Our Thoughts
Wed, 20/12/2023 - 12:00
· 2 min read

2023 - a year of major change for business rates but what’s in store for 2024?

2023 will be seen by the rating fraternity as a landmark year with the Non-Domestic Rating Act 2023 receiving royal assent.  It is arguably the most significant legislative change since five yearly revaluations were introduced in 1988.

Following Jeremy Hunt’s first Autumn Statement, the year started positively with the abolition of downwards transition and the rates multiplier once again being frozen in the face of 10% inflation.  The 2023 Autumn Statement however, has been less generous.  From 1 April 2024, although the small business multiplier will be frozen again at 49.9p, ratepayers with RVs of £51,000 and above will see a 6.7% inflationary increase.
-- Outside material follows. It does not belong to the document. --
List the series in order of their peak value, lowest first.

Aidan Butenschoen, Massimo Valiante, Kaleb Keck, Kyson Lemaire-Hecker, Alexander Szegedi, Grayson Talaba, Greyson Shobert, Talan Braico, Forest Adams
The new Act introduces some notable changes with immediate effect - three yearly revaluations are finally on the statute book and the annual adjustment to the rate in the pound will be linked to CPI instead of RPI. It also enables the Government to make further changes in the future. 

One controversial development however, concerns ‘material changes in circumstance’ (MCCs). A significant number of appeals were submitted due to the pandemic, which contended that lockdowns and social distancing advice were matters affecting the use and enjoyment of property.  However, in response to this, the Government passed emergency regulations to stop all matters relating to the pandemic from affecting a property’s rateable value (RV). 
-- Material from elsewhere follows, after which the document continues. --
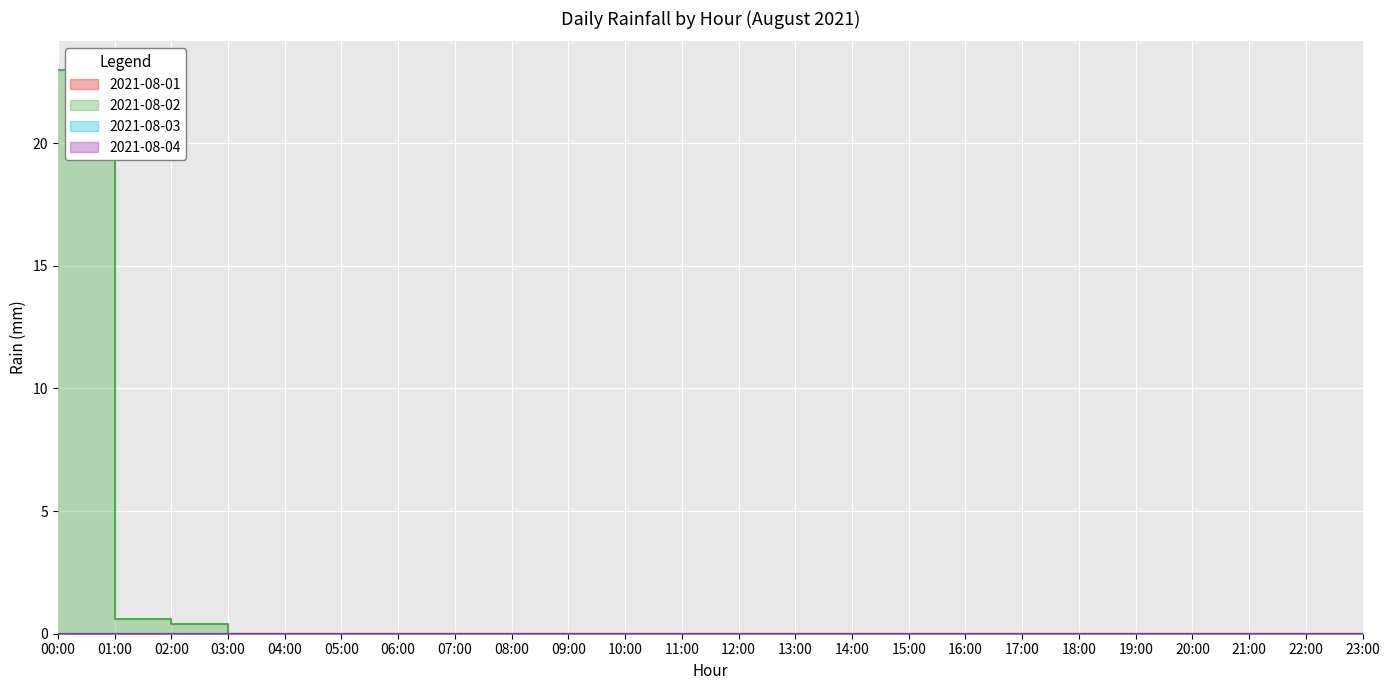

Reading left to right, transcribe all the data shown in this chart.

2021-08-01: 00:00=0.0	01:00=0.0	02:00=0.0	03:00=0.0	04:00=0.0	05:00=0.0	06:00=0.0	07:00=0.0	08:00=0.0	09:00=0.0	10:00=0.0	11:00=0.0	12:00=0.0	13:00=0.0	14:00=0.0	15:00=0.0	16:00=0.0	17:00=0.0	18:00=0.0	19:00=0.0	20:00=0.0	21:00=0.0	22:00=0.0	23:00=0.0
2021-08-02: 00:00=23.0	01:00=0.6	02:00=0.4	03:00=0.0	04:00=0.0	05:00=0.0	06:00=0.0	07:00=0.0	08:00=0.0	09:00=0.0	10:00=0.0	11:00=0.0	12:00=0.0	13:00=0.0	14:00=0.0	15:00=0.0	16:00=0.0	17:00=0.0	18:00=0.0	19:00=0.0	20:00=0.0	21:00=0.0	22:00=0.0	23:00=0.0
2021-08-03: 00:00=0.0	01:00=0.0	02:00=0.0	03:00=0.0	04:00=0.0	05:00=0.0	06:00=0.0	07:00=0.0	08:00=0.0	09:00=0.0	10:00=0.0	11:00=0.0	12:00=0.0	13:00=0.0	14:00=0.0	15:00=0.0	16:00=0.0	17:00=0.0	18:00=0.0	19:00=0.0	20:00=0.0	21:00=0.0	22:00=0.0	23:00=0.0
2021-08-04: 00:00=0.0	01:00=0.0	02:00=0.0	03:00=0.0	04:00=0.0	05:00=0.0	06:00=0.0	07:00=0.0	08:00=0.0	09:00=0.0	10:00=0.0	11:00=0.0	12:00=0.0	13:00=0.0	14:00=0.0	15:00=0.0	16:00=0.0	17:00=0.0	18:00=0.0	19:00=0.0	20:00=0.0	21:00=0.0	22:00=0.0	23:00=0.0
The new Act now goes further, ruling out any legislative change or government advice from influencing RVs, which in practical terms captures things like planning restrictions.  Any such effect on value can now only be reflected at the next revaluation, though physical matters (e.g. adjacent building works or opening of a new shopping centre) will continue to be valid MCCs.

The Valuation Office Agency are still looking to introduce a system of self-declaration at the 2026 revaluation.  This will include the completion of annual property returns to identify alterations to properties as well as providing ownership or rental details. Draconian penalties for non-compliance are also proposed.  However, it’s possible the upcoming general election and the Government’s unreliable track record with IT projects may lead to delays in the system’s implementation. BNPPRE will keep you abreast of any developments.
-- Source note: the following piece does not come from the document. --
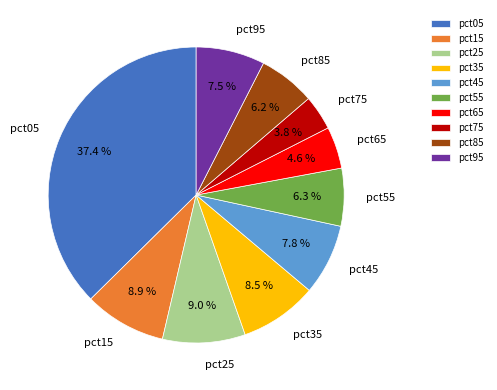

To the nearest percent, what is the difference between the pct95 and pct25 slice percentages?

2%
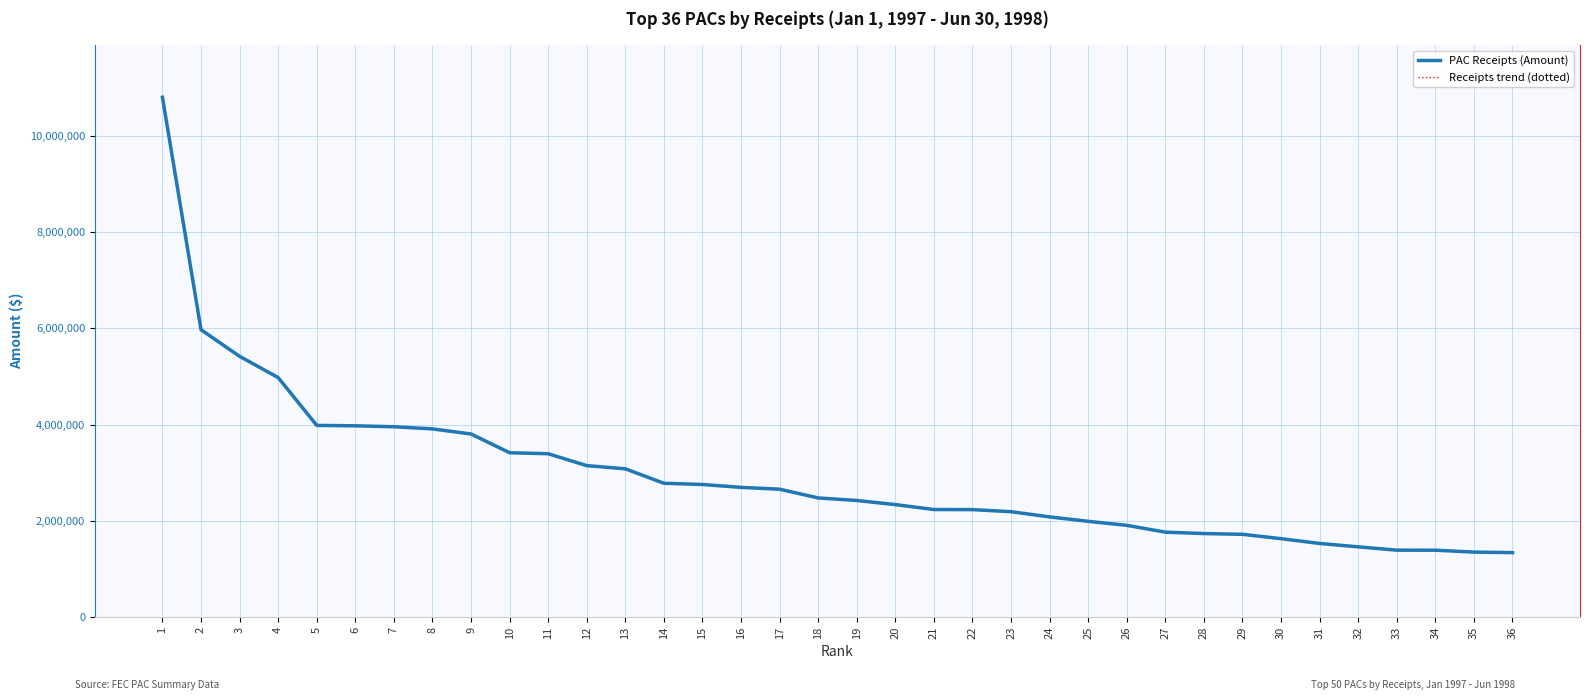

Does the chart have visible grid lines?

Yes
A more immediate concern is the eagerly awaited response to the consultation on Business Rates Avoidance and Evasion. One of its aspects is the minimum period of occupation necessary to refresh a period of empty property relief.  In our response, BNPPRE made the case that in view of the current economic conditions, the current arrangements should be broadened with an extension to the existing exemption period for vacant properties.  However, we fear that the Government will follow Scotland and Wales’s example by curtailing the existing arrangements.  

 

This article first appeared in CoStar.

2023 - a year of major change for business rates but what’s in store for 2024?